Instructions for the task: Recreate the listing that follows line for line, without pictures.

(Source data)

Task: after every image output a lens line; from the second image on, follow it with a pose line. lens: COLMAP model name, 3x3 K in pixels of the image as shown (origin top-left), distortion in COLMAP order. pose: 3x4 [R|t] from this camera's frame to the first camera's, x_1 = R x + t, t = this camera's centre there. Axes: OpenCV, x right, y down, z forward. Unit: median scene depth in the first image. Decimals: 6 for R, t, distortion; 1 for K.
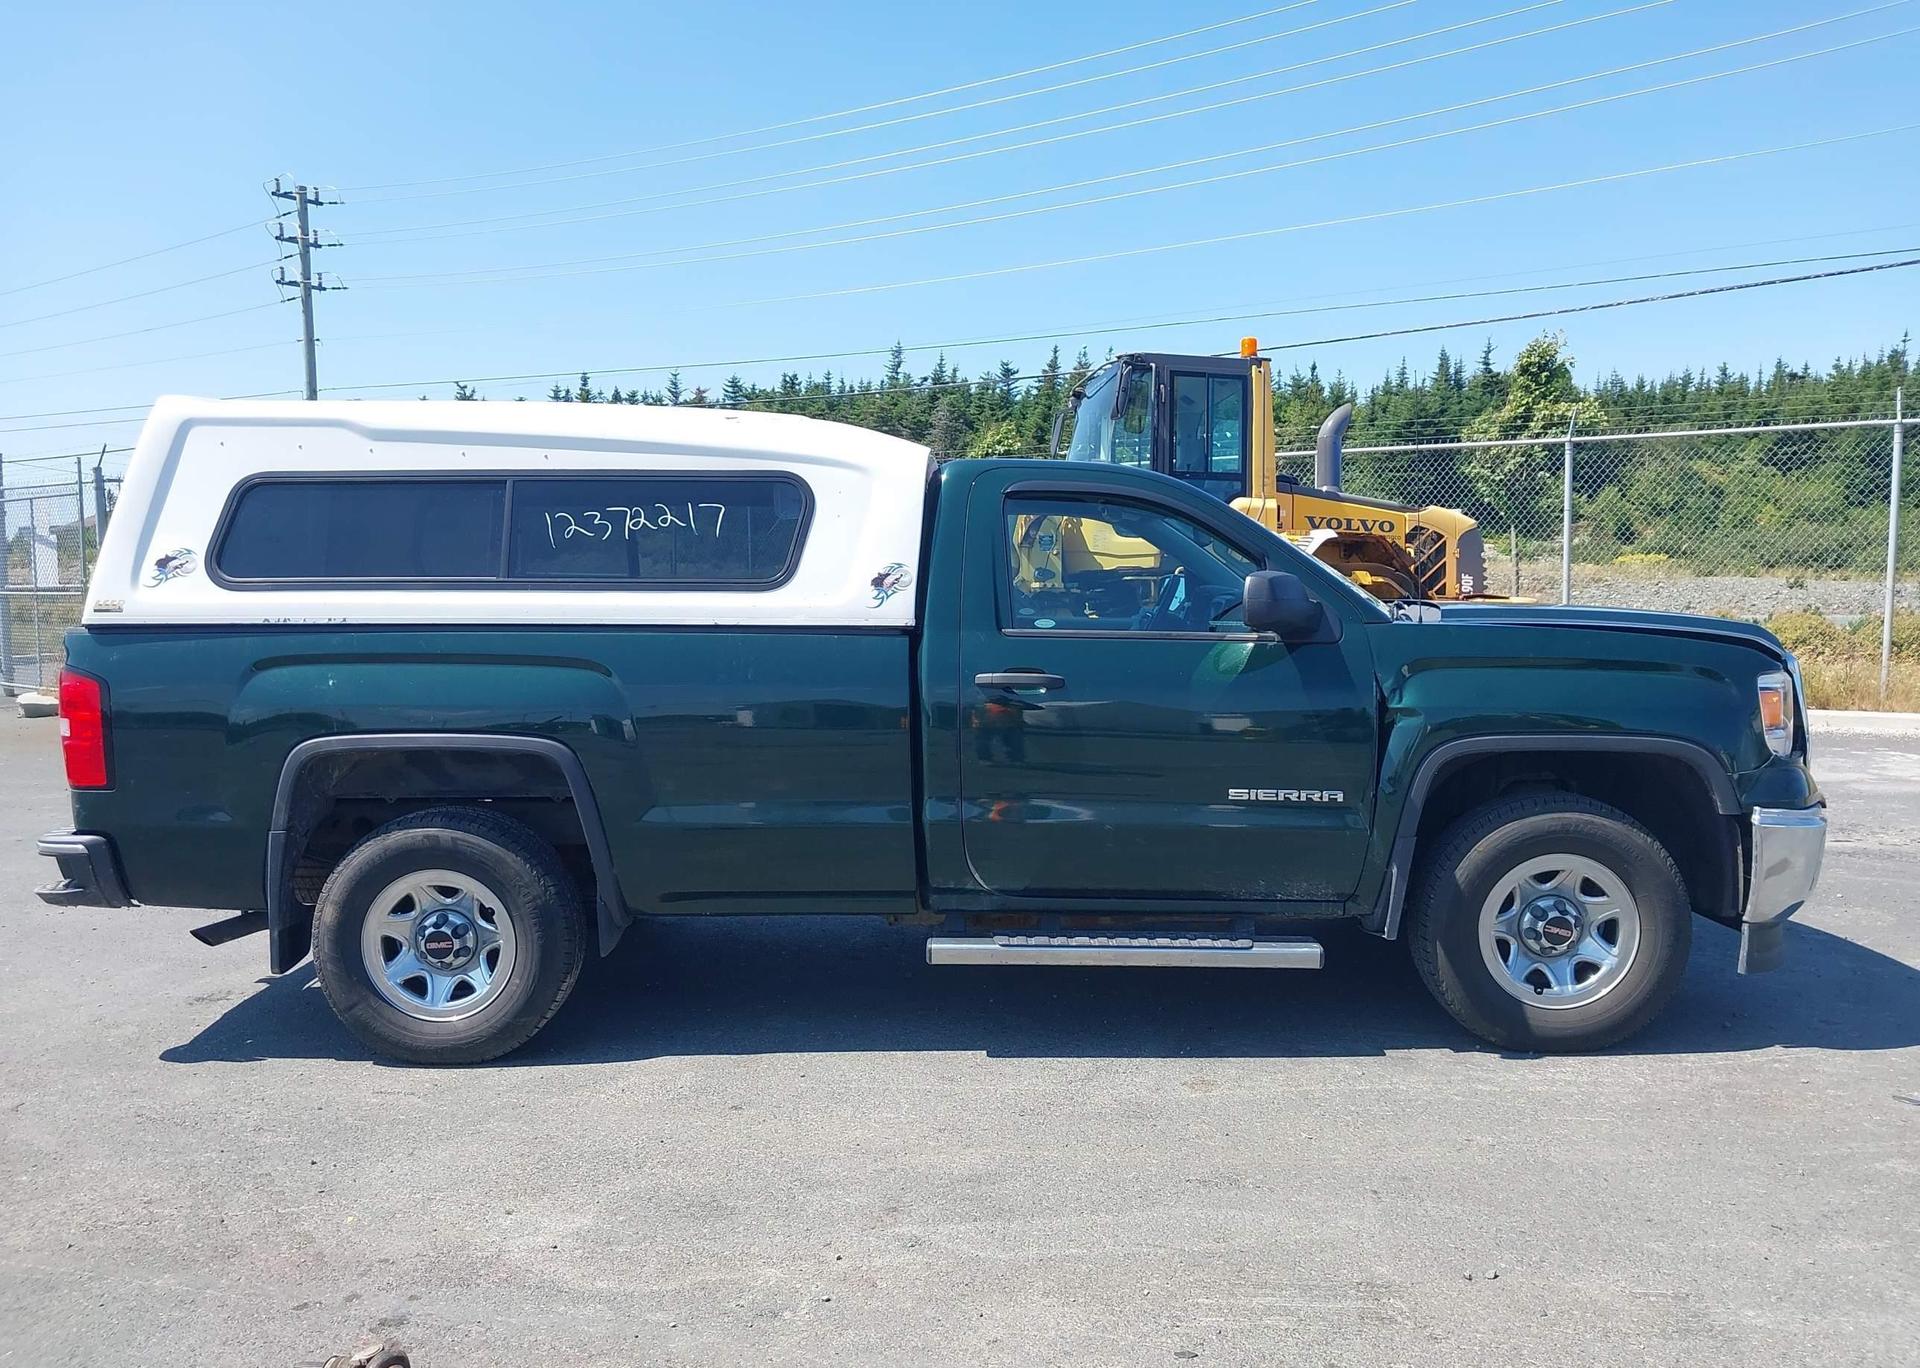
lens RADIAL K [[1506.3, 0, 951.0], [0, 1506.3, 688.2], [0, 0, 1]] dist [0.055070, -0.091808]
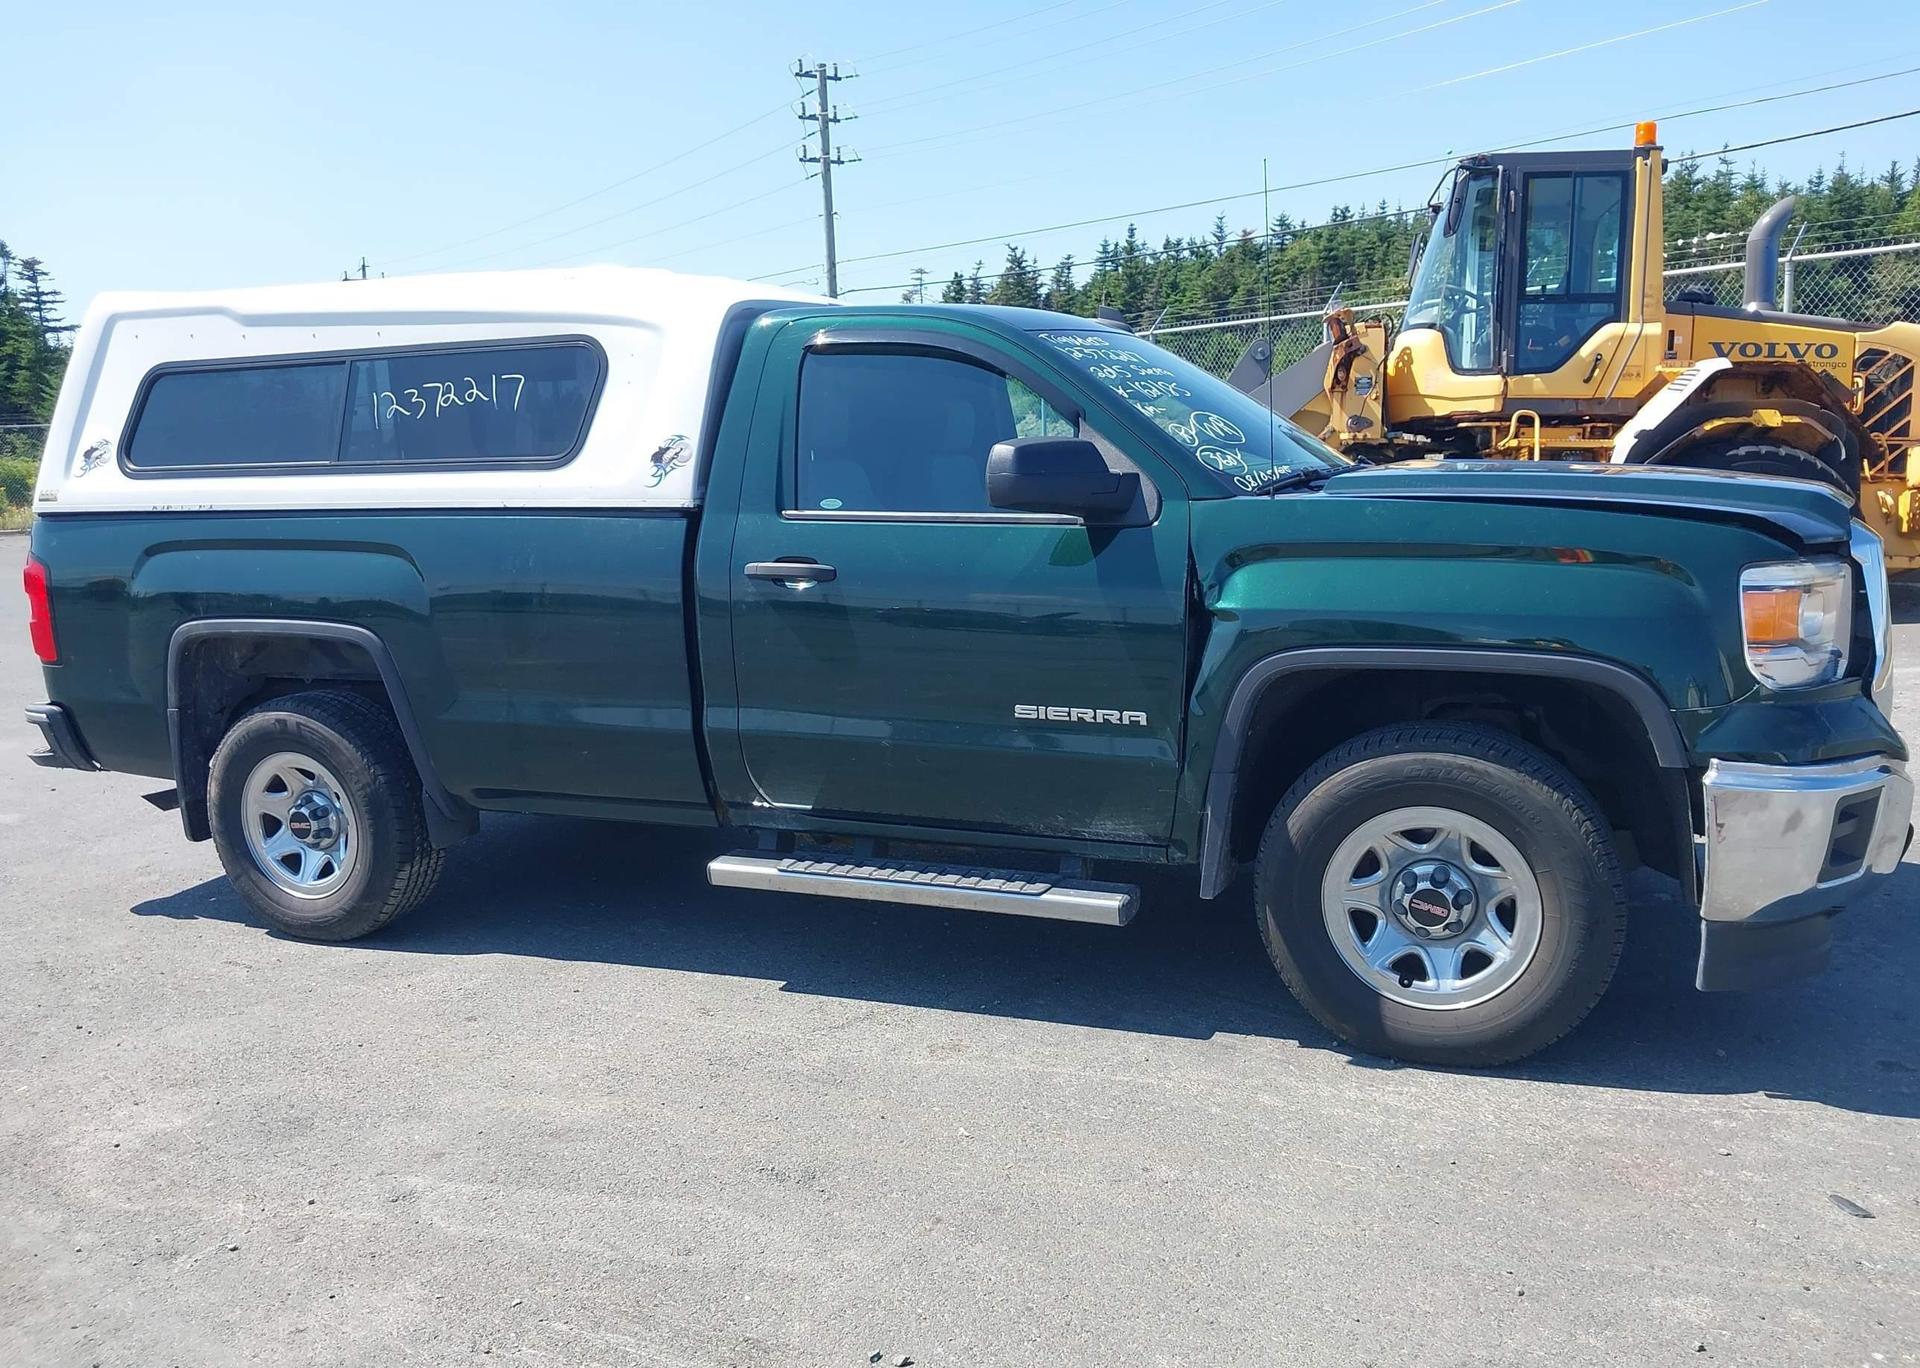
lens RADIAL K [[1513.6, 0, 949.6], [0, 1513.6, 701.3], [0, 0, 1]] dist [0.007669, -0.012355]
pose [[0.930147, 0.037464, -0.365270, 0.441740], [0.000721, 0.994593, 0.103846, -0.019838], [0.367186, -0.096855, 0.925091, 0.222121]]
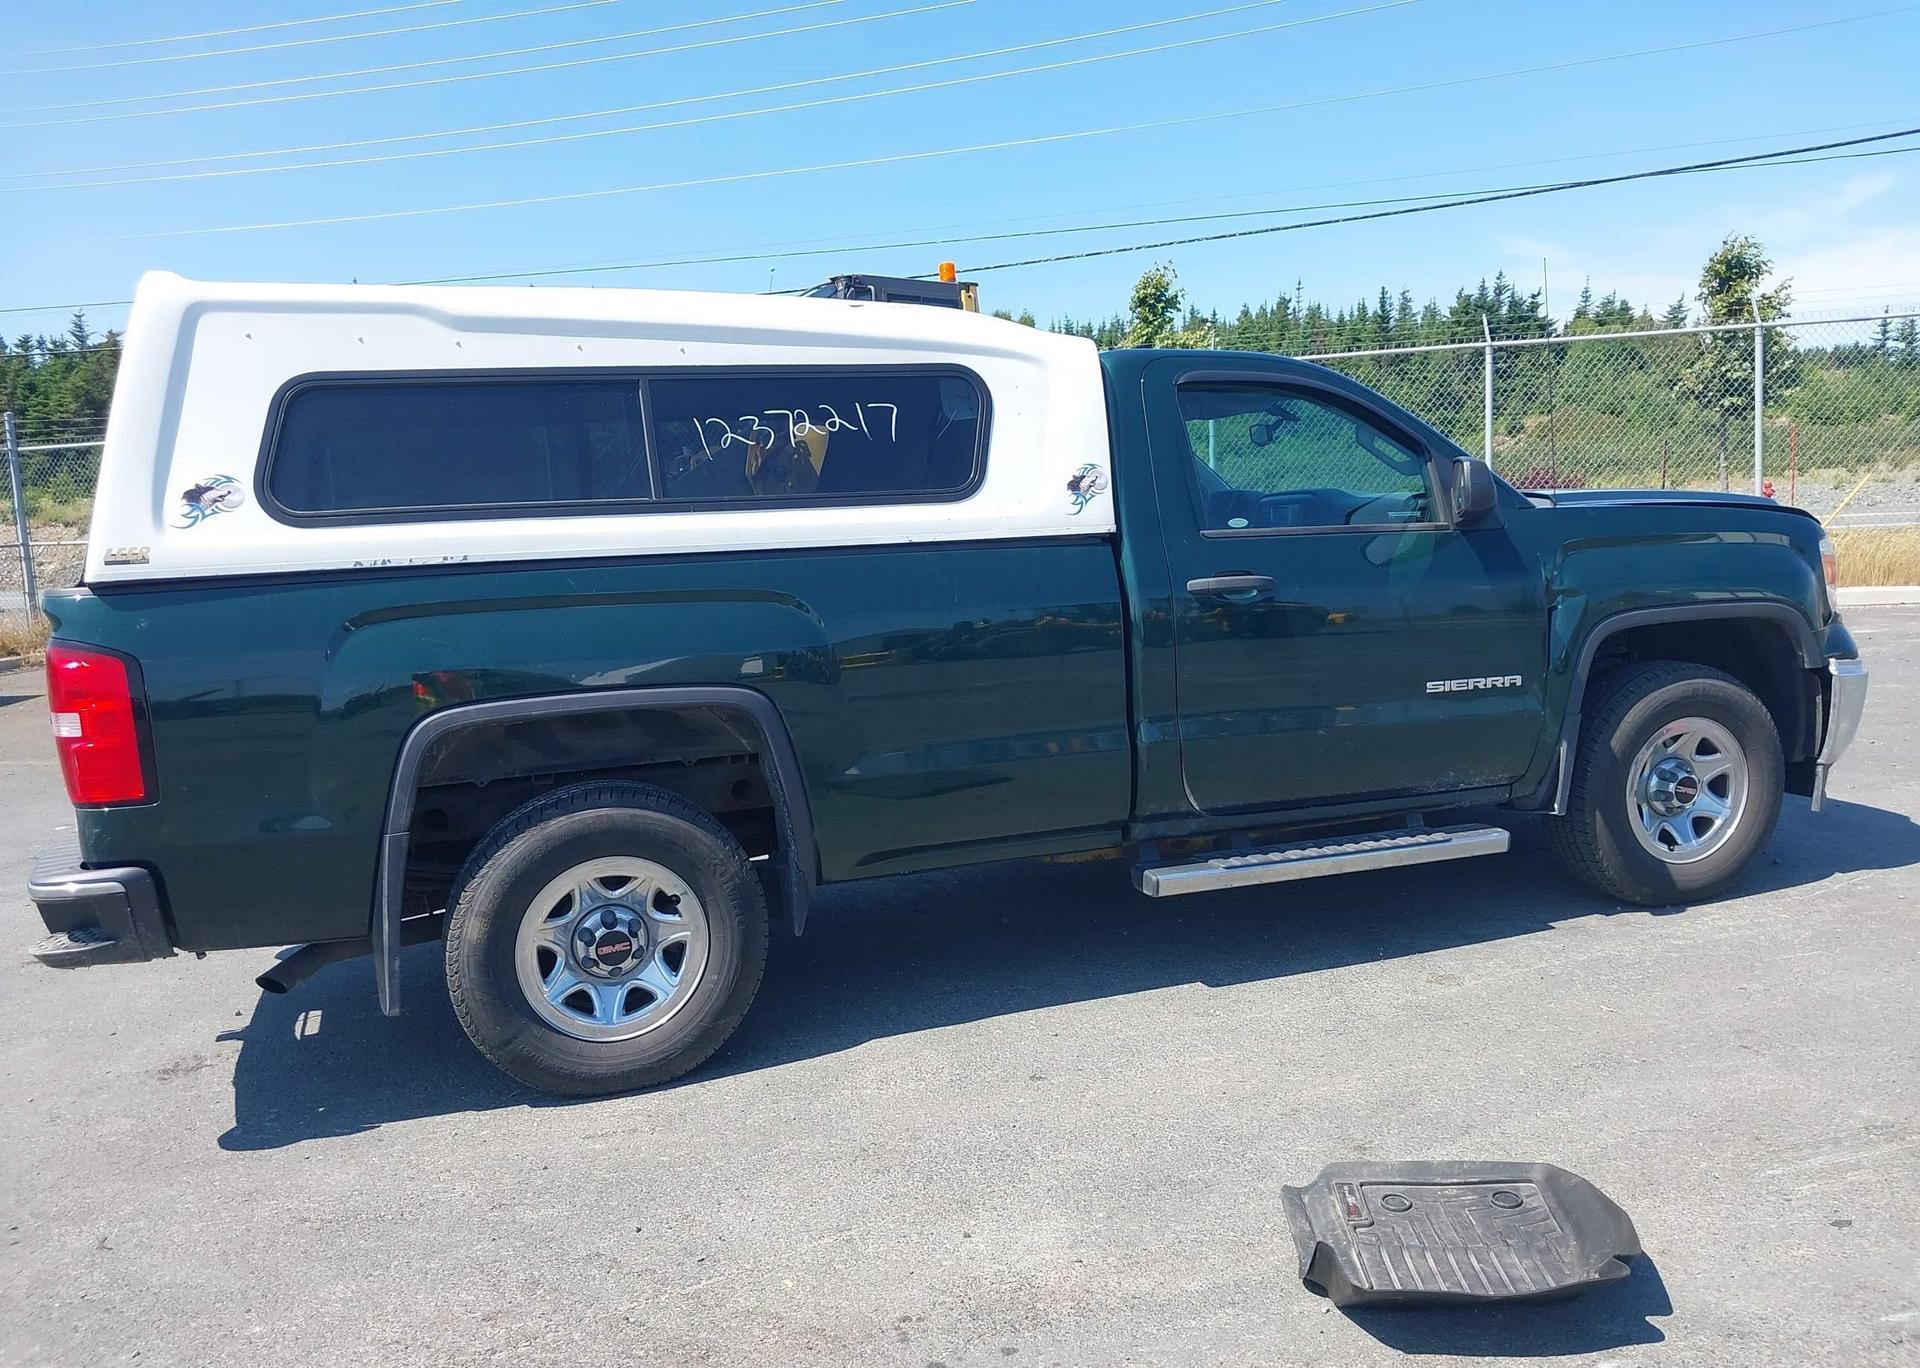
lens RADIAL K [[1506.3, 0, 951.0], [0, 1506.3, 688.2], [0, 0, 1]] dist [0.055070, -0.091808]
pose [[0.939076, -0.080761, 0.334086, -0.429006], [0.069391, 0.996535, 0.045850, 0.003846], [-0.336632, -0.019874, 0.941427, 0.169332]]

(End Source data)

Response:
Task: after every image output a lens line; from the second image on, follow it with a pose line. lens: COLMAP model name, 3x3 K in pixels of the image as shown (origin top-left), distortion in COLMAP order. pose: 3x4 [R|t] from this camera's frame to the first camera's, x_1 = R x + t, t = this camera's centre there. Axes: OpenCV, x right, y down, z forward. Unit: median scene depth in the first image. Decimals: 6 for R, t, distortion; 1 for K.
lens RADIAL K [[1506.3, 0, 951.0], [0, 1506.3, 688.2], [0, 0, 1]] dist [0.055070, -0.091808]
lens RADIAL K [[1513.6, 0, 949.6], [0, 1513.6, 701.3], [0, 0, 1]] dist [0.007669, -0.012355]
pose [[0.930147, 0.037464, -0.365270, 0.441740], [0.000721, 0.994593, 0.103846, -0.019838], [0.367186, -0.096855, 0.925091, 0.222121]]
lens RADIAL K [[1506.3, 0, 951.0], [0, 1506.3, 688.2], [0, 0, 1]] dist [0.055070, -0.091808]
pose [[0.939076, -0.080761, 0.334086, -0.429006], [0.069391, 0.996535, 0.045850, 0.003846], [-0.336632, -0.019874, 0.941427, 0.169332]]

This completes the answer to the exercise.